Rhodium, which is a platinum-type metal, is used in the manufacturing of autocatalysts for cars. South Africa produces the vast majority of the world's rhodium. In the past two years, its price surged due to a supply shortage.
But Van der Walt then changed his mind and went with a chart that showed how gold prices usually fall before the US hikes interest rates.
The independent analyst Johann Biermann chose a stark flat-lining chart that depicts US interest rates following the financial crisis in 2018:
A very recent edition came from Lester Davids, a researcher at Unum Capital: the "Great Yen Flash Crash" on January 2nd this year:
The flash crash in the dollar and other currencies against the yen was triggered by Apple's announcement that its sales are weaker than expected, as well as soft Chinese manufacturing data. The subsequent spike in risk aversion resulted in massive stop-loss flows from anxious investors who held short positions on the yen.
Bloomberg executive editor Tracy Alloway chose the "death cross" chart pattern in the 10-year US treasury:
The “death cross” emerges when the yield's 50-day moving average crosses below the 200-day average, and usually indicates that a major sell-off can be expected.
Bitcoin crash in 2018 was also suggested, which makes for a pretty spectacular graph:
Slightly less spectacular, but one that tells the story of a massive market shock, is the euro/Swiss franc chart:
It shows the moment in 2015 when the Swiss central bank unexpectedly scrapped its 1.20-per-euro cap on the franc.
James Herron, Bloomberg's European oil editor chose this dramatic chart, which shows humanity's access to fossil energy on a very long timeline:
Another popular suggestion was the US stock market's Dow Jones industrial average:
The US federal budget deficit charts shows a shocking deterioration in government finances since the global financial crisis:
South African entry Steinhoff was a worthy contender:
But this South African chart dropped the mic:
Two years ago, the trader James Gubb created a piece of protest art by carefully planning his trading in Oakbay Resources and Energy shares.

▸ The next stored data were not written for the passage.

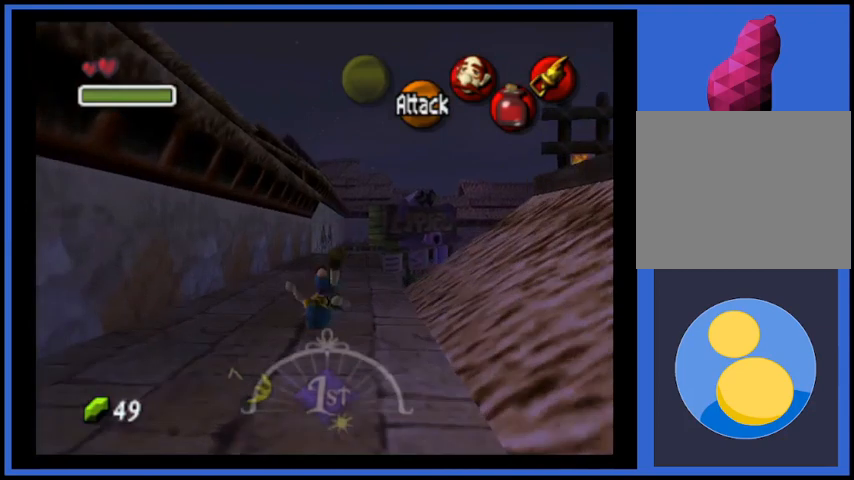
{"buttons": [], "left_stick": "up", "right_stick": "center", "events": []}
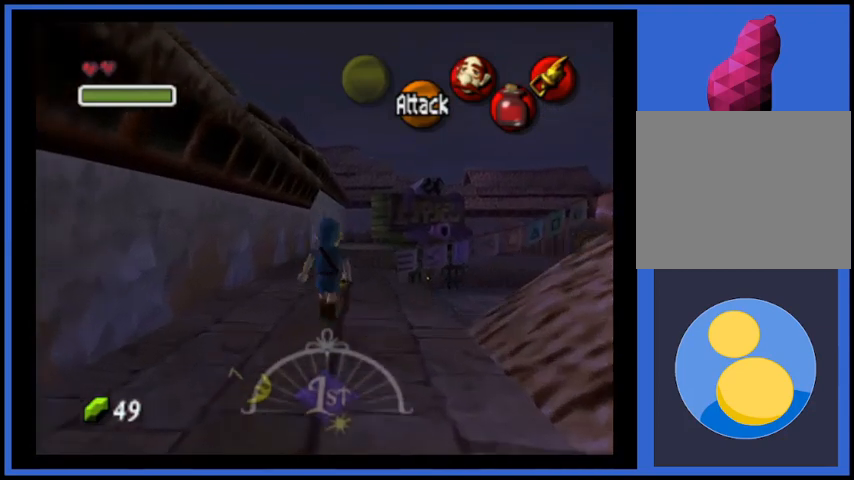
{"buttons": ["A"], "left_stick": "up", "right_stick": "center", "events": [[417, "A", "down"]]}
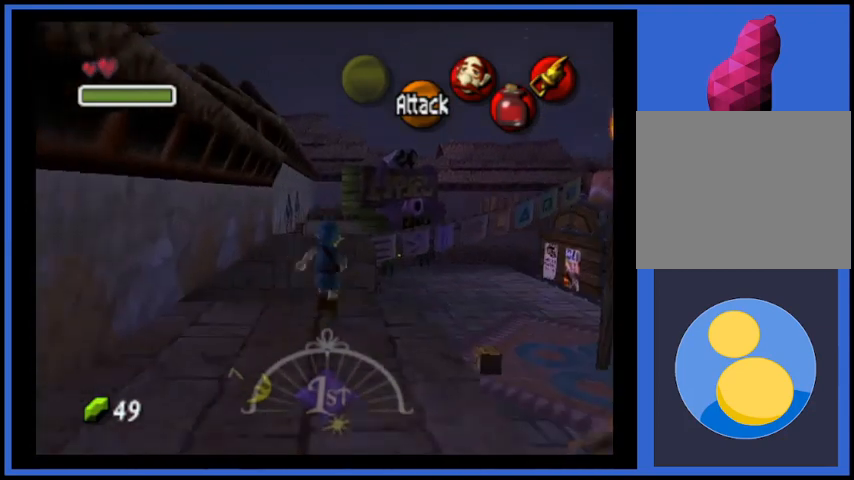
{"buttons": [], "left_stick": "up", "right_stick": "center", "events": [[83, "A", "up"]]}
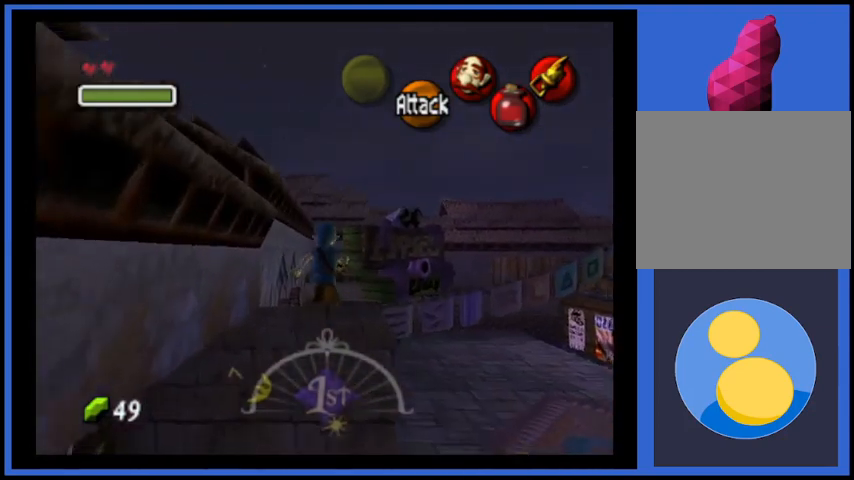
{"buttons": [], "left_stick": "up", "right_stick": "center", "events": []}
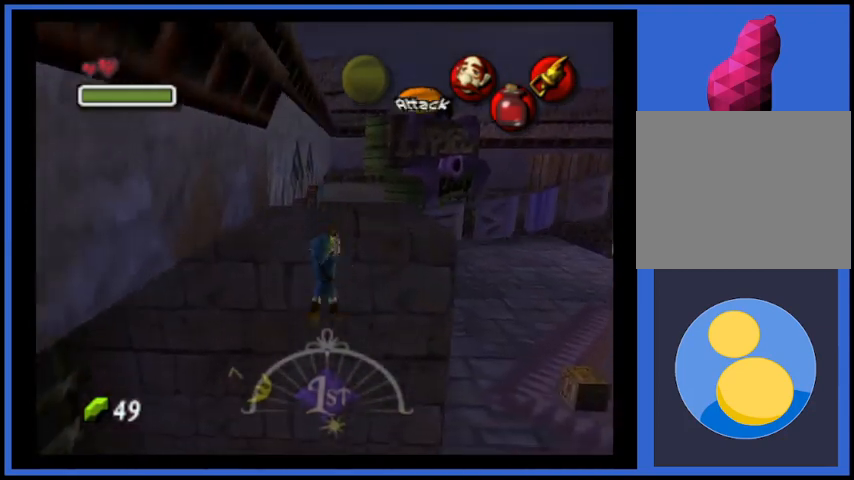
{"buttons": [], "left_stick": "center", "right_stick": "center", "events": [[333, "left_stick", "center"]]}
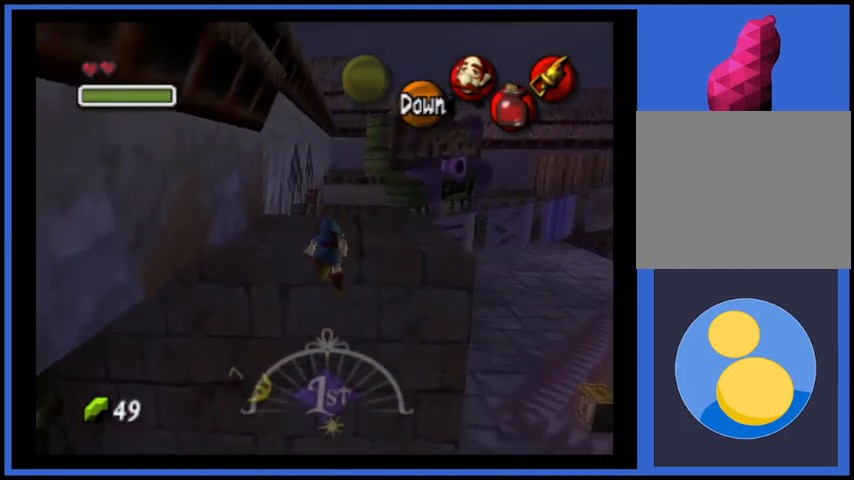
{"buttons": [], "left_stick": "up-left", "right_stick": "center", "events": [[42, "left_stick", "up-left"]]}
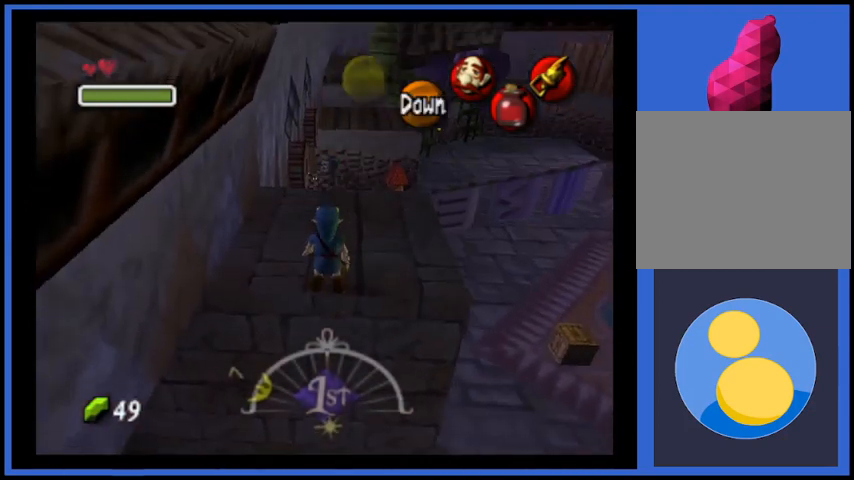
{"buttons": [], "left_stick": "center", "right_stick": "center", "events": [[83, "left_stick", "up"], [500, "left_stick", "center"]]}
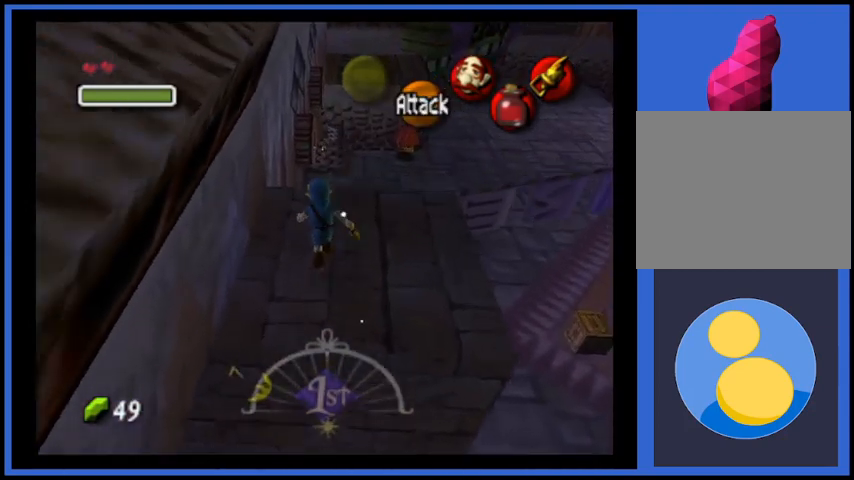
{"buttons": [], "left_stick": "center", "right_stick": "center", "events": [[334, "left_stick", "up"], [459, "left_stick", "center"]]}
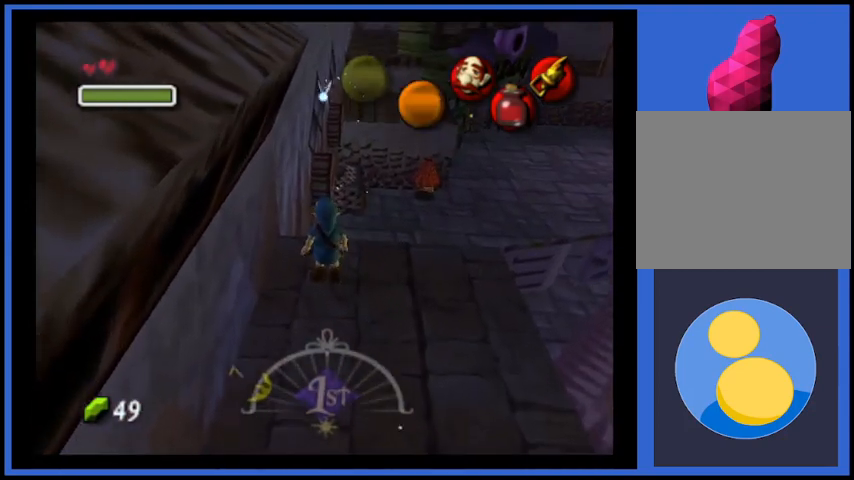
{"buttons": [], "left_stick": "down", "right_stick": "center", "events": [[375, "left_stick", "down"]]}
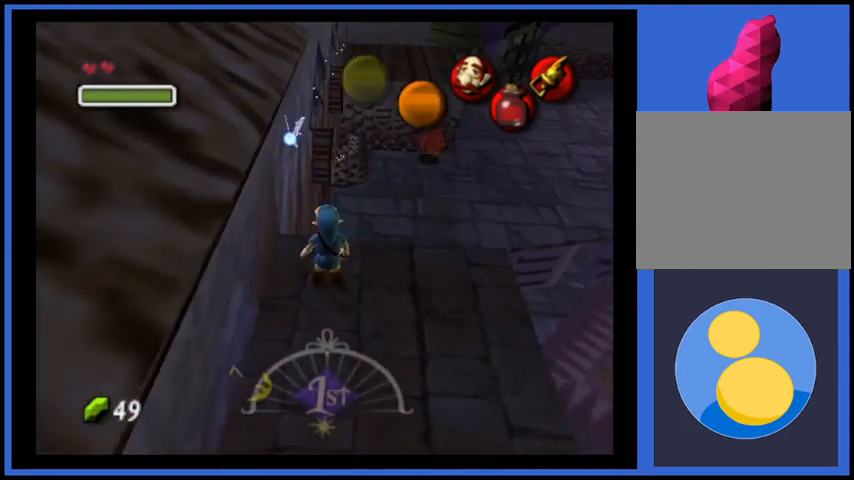
{"buttons": [], "left_stick": "up", "right_stick": "center", "events": [[84, "left_stick", "right"], [292, "left_stick", "center"], [501, "left_stick", "up"]]}
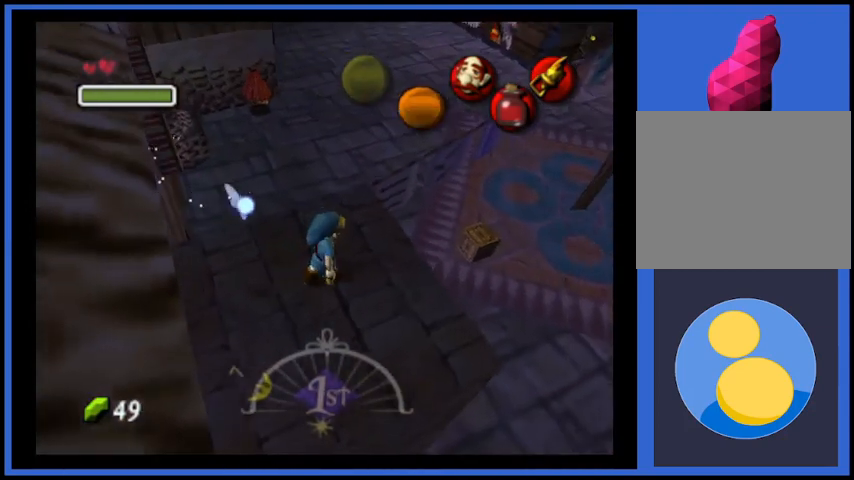
{"buttons": [], "left_stick": "center", "right_stick": "center", "events": [[375, "left_stick", "center"]]}
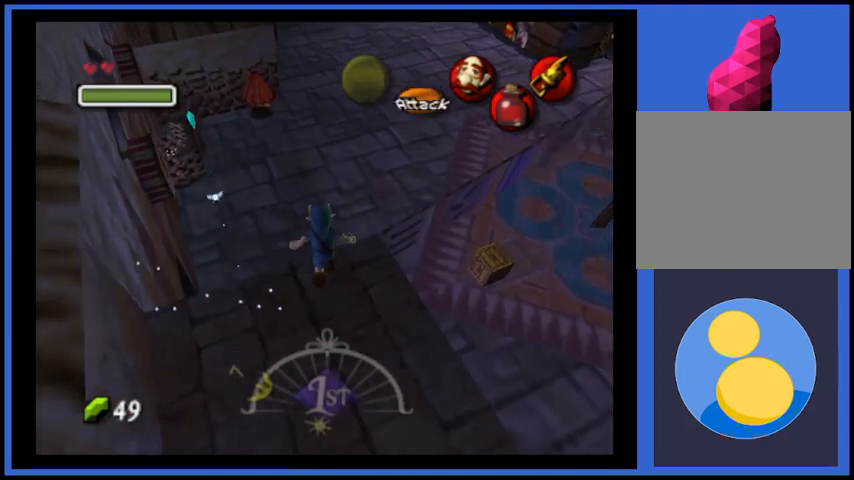
{"buttons": [], "left_stick": "center", "right_stick": "center", "events": []}
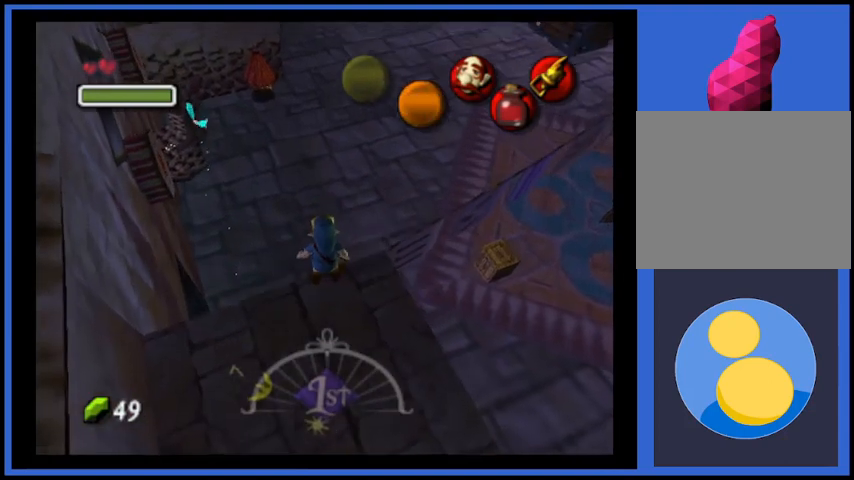
{"buttons": [], "left_stick": "center", "right_stick": "center", "events": [[125, "left_stick", "down-right"], [292, "left_stick", "center"]]}
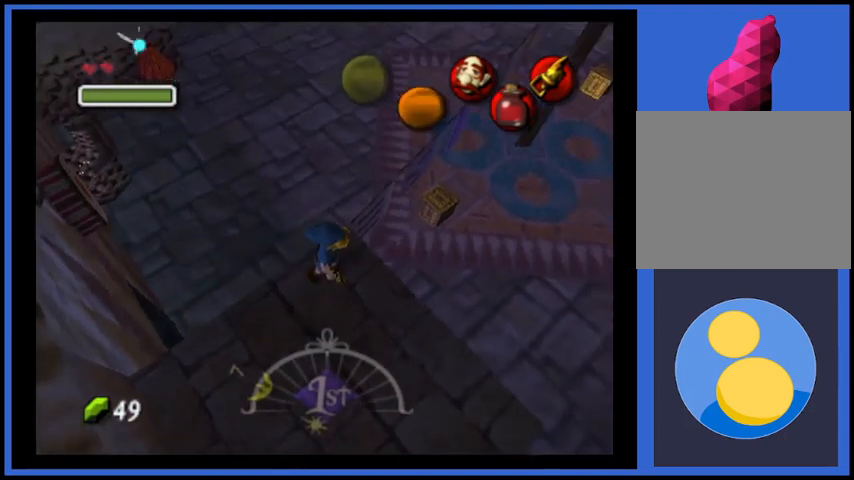
{"buttons": [], "left_stick": "center", "right_stick": "right", "events": [[125, "left_stick", "left"], [209, "left_stick", "center"], [209, "right_stick", "right"]]}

He traded with himself to created an intra-day graph of a middlefinger to convey his "contempt and outrage" at the actions of the Gupta family.
The Gupta family is embroiled in allegations of corruption linked to government tenders and other largesses - for example an unpaid loan of more than R250 million, extended by government's Industrial Development Corporation. Oakbay has also been accused of manipulating its own share price.
Gubb was fined R100,000 for his efforts.